The researchers tested CAV-MAE against other methods using standard datasets and found that it achieved better performance in event classification and kept pace with or outperformed models with greater computational resources. Additionally, the incorporation of multi-modal data during pre-training improved the fine-tuning of single-modality representations and performance on audio-only event classification tasks. This demonstrates the value of multi-modal information in enhancing the model’s understanding and performance, similar to how humans benefit from multiple sensory inputs.

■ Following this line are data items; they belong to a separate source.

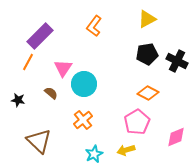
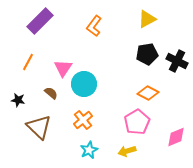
purple rectangle: moved 15 px up
brown triangle: moved 14 px up
yellow arrow: moved 1 px right, 1 px down
cyan star: moved 5 px left, 4 px up
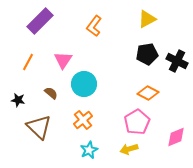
pink triangle: moved 8 px up
yellow arrow: moved 2 px right, 2 px up
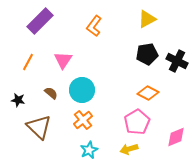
cyan circle: moved 2 px left, 6 px down
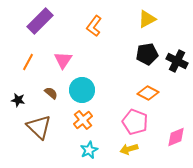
pink pentagon: moved 2 px left; rotated 20 degrees counterclockwise
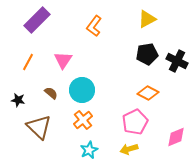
purple rectangle: moved 3 px left, 1 px up
pink pentagon: rotated 25 degrees clockwise
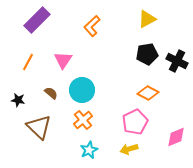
orange L-shape: moved 2 px left; rotated 10 degrees clockwise
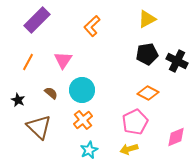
black star: rotated 16 degrees clockwise
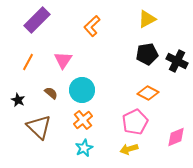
cyan star: moved 5 px left, 2 px up
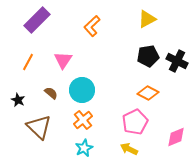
black pentagon: moved 1 px right, 2 px down
yellow arrow: rotated 42 degrees clockwise
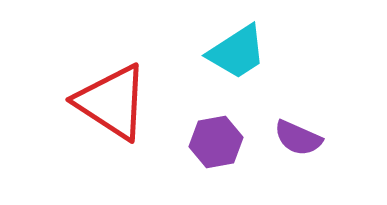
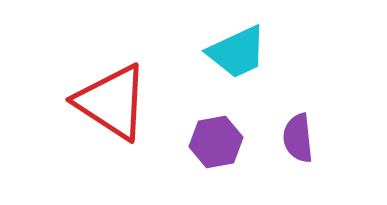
cyan trapezoid: rotated 8 degrees clockwise
purple semicircle: rotated 60 degrees clockwise
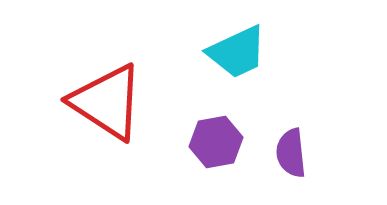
red triangle: moved 5 px left
purple semicircle: moved 7 px left, 15 px down
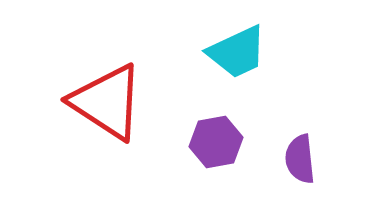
purple semicircle: moved 9 px right, 6 px down
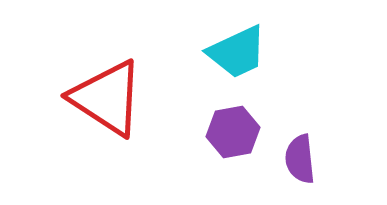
red triangle: moved 4 px up
purple hexagon: moved 17 px right, 10 px up
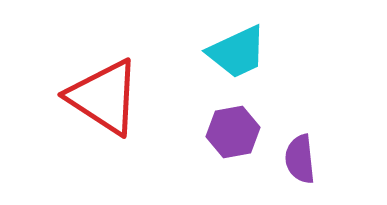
red triangle: moved 3 px left, 1 px up
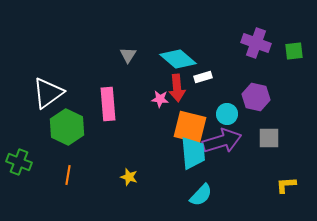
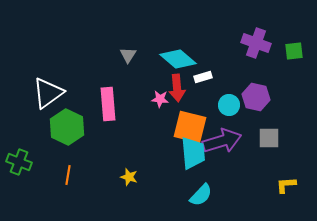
cyan circle: moved 2 px right, 9 px up
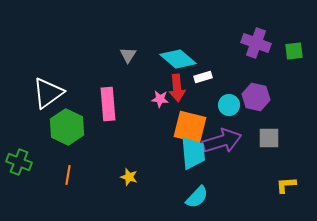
cyan semicircle: moved 4 px left, 2 px down
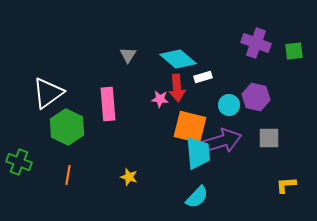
cyan trapezoid: moved 5 px right
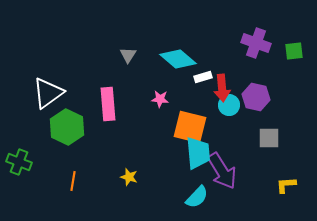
red arrow: moved 45 px right
purple arrow: moved 30 px down; rotated 75 degrees clockwise
orange line: moved 5 px right, 6 px down
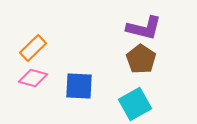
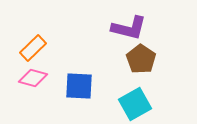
purple L-shape: moved 15 px left
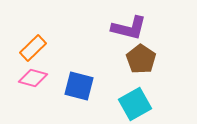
blue square: rotated 12 degrees clockwise
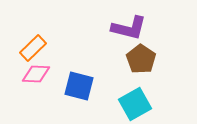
pink diamond: moved 3 px right, 4 px up; rotated 12 degrees counterclockwise
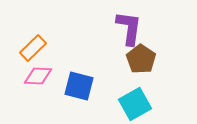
purple L-shape: rotated 96 degrees counterclockwise
pink diamond: moved 2 px right, 2 px down
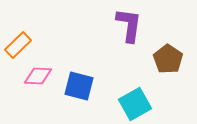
purple L-shape: moved 3 px up
orange rectangle: moved 15 px left, 3 px up
brown pentagon: moved 27 px right
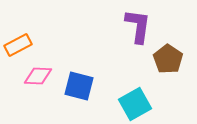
purple L-shape: moved 9 px right, 1 px down
orange rectangle: rotated 16 degrees clockwise
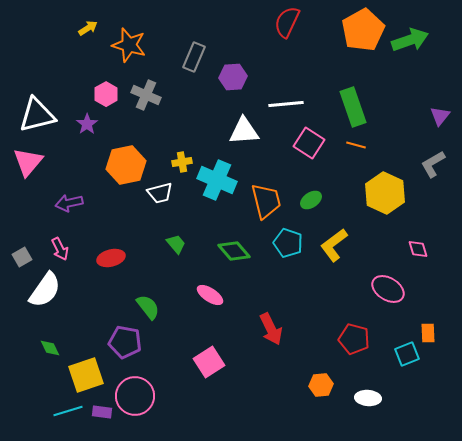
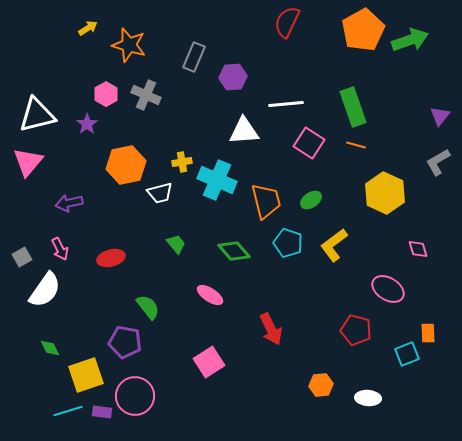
gray L-shape at (433, 164): moved 5 px right, 2 px up
red pentagon at (354, 339): moved 2 px right, 9 px up
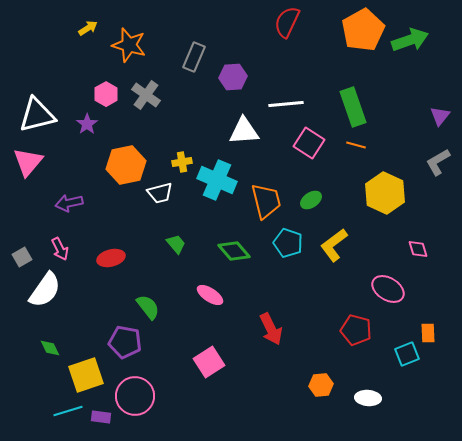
gray cross at (146, 95): rotated 12 degrees clockwise
purple rectangle at (102, 412): moved 1 px left, 5 px down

The CAV-MAE model stands out for its ability to perform both classification and retrieval tasks, which is not commonly seen in other models. This approach has been well-received for its elegant combination of contrastive and reconstruction loss. Many audio-visual learning frameworks now utilize a combination of contrastive loss and masked autoencoder, thanks to the insights provided by this work. Overall, the CAV-MAE model exhibits strong performance across various tasks and showcases the potential of self-supervised learning techniques in advancing machine learning capabilities.
Bringing self-supervised audio-visual learning into our world
The researchers view their development of the contrastive audio-visual masked autoencoder (CAV-MAE) as a significant milestone and a step forward for applications that rely on audio-visual fusion in a multi-modal context. They envision its potential use in various domains such as sports, education, entertainment, motor vehicles, and public safety, particularly in action recognition tasks. While currently limited to audio-visual data, the researchers recognize the broader trend of machine learning moving towards multi-modal learning. Humans perceive the world through multiple modalities, including touch and smell, and the goal is to mimic this multi-modal perception in AI systems. Therefore, the researchers believe that this method could be extended to explore and incorporate other unexplored modalities in the future.
As machine learning models become increasingly pervasive in our daily lives, techniques like CAV-MAE hold great value in advancing the capabilities of these models and enabling them to better understand and interpret multi-modal information.